_TASK STATEMENT:_
Extract each record and reproduce it exactly.

=== SOURCE DATA ===

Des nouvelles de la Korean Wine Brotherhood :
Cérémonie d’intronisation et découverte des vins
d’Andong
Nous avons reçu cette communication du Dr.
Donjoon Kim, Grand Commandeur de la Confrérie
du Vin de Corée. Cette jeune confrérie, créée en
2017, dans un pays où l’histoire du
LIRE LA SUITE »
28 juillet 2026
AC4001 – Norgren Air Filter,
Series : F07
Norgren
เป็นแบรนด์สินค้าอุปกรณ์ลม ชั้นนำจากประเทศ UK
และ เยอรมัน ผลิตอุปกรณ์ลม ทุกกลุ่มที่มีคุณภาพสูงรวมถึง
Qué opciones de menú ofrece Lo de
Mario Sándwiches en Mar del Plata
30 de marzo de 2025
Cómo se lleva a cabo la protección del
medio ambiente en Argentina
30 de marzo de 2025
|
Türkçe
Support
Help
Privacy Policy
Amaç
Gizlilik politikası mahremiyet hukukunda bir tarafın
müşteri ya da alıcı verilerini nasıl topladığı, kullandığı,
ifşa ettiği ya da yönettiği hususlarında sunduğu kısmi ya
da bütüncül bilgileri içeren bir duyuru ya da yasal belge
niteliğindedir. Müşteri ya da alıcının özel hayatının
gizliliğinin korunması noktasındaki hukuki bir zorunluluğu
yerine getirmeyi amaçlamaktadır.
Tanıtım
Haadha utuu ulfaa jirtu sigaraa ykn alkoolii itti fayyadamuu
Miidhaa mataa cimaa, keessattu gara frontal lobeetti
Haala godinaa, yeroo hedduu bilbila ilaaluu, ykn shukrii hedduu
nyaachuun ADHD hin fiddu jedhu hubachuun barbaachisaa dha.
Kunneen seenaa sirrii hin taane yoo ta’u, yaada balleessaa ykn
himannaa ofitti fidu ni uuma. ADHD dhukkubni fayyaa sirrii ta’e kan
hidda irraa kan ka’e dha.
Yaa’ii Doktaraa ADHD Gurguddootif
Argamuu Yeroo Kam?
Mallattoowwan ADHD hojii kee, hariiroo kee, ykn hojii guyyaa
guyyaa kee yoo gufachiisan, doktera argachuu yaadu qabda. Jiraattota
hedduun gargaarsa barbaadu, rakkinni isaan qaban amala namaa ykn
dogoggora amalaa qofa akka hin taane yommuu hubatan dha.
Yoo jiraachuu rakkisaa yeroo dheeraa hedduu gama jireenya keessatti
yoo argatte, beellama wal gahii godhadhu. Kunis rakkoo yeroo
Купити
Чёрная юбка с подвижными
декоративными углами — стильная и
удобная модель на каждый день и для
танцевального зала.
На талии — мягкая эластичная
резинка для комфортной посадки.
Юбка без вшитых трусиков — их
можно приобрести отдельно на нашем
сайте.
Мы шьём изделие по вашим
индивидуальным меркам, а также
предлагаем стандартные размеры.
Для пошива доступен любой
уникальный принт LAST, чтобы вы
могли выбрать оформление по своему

===

_TASK RESULT:_
Des nouvelles de la Korean Wine Brotherhood :
Cérémonie d’intronisation et découverte des vins
d’Andong
Nous avons reçu cette communication du Dr.
Donjoon Kim, Grand Commandeur de la Confrérie
du Vin de Corée. Cette jeune confrérie, créée en
2017, dans un pays où l’histoire du
LIRE LA SUITE »
28 juillet 2026
AC4001 – Norgren Air Filter,
Series : F07
Norgren
เป็นแบรนด์สินค้าอุปกรณ์ลม ชั้นนำจากประเทศ UK
และ เยอรมัน ผลิตอุปกรณ์ลม ทุกกลุ่มที่มีคุณภาพสูงรวมถึง
Qué opciones de menú ofrece Lo de
Mario Sándwiches en Mar del Plata
30 de marzo de 2025
Cómo se lleva a cabo la protección del
medio ambiente en Argentina
30 de marzo de 2025
|
Türkçe
Support
Help
Privacy Policy
Amaç
Gizlilik politikası mahremiyet hukukunda bir tarafın
müşteri ya da alıcı verilerini nasıl topladığı, kullandığı,
ifşa ettiği ya da yönettiği hususlarında sunduğu kısmi ya
da bütüncül bilgileri içeren bir duyuru ya da yasal belge
niteliğindedir. Müşteri ya da alıcının özel hayatının
gizliliğinin korunması noktasındaki hukuki bir zorunluluğu
yerine getirmeyi amaçlamaktadır.
Tanıtım
Haadha utuu ulfaa jirtu sigaraa ykn alkoolii itti fayyadamuu
Miidhaa mataa cimaa, keessattu gara frontal lobeetti
Haala godinaa, yeroo hedduu bilbila ilaaluu, ykn shukrii hedduu
nyaachuun ADHD hin fiddu jedhu hubachuun barbaachisaa dha.
Kunneen seenaa sirrii hin taane yoo ta’u, yaada balleessaa ykn
himannaa ofitti fidu ni uuma. ADHD dhukkubni fayyaa sirrii ta’e kan
hidda irraa kan ka’e dha.
Yaa’ii Doktaraa ADHD Gurguddootif
Argamuu Yeroo Kam?
Mallattoowwan ADHD hojii kee, hariiroo kee, ykn hojii guyyaa
guyyaa kee yoo gufachiisan, doktera argachuu yaadu qabda. Jiraattota
hedduun gargaarsa barbaadu, rakkinni isaan qaban amala namaa ykn
dogoggora amalaa qofa akka hin taane yommuu hubatan dha.
Yoo jiraachuu rakkisaa yeroo dheeraa hedduu gama jireenya keessatti
yoo argatte, beellama wal gahii godhadhu. Kunis rakkoo yeroo
Купити
Чёрная юбка с подвижными
декоративными углами — стильная и
удобная модель на каждый день и для
танцевального зала.
На талии — мягкая эластичная
резинка для комфортной посадки.
Юбка без вшитых трусиков — их
можно приобрести отдельно на нашем
сайте.
Мы шьём изделие по вашим
индивидуальным меркам, а также
предлагаем стандартные размеры.
Для пошива доступен любой
уникальный принт LAST, чтобы вы
могли выбрать оформление по своему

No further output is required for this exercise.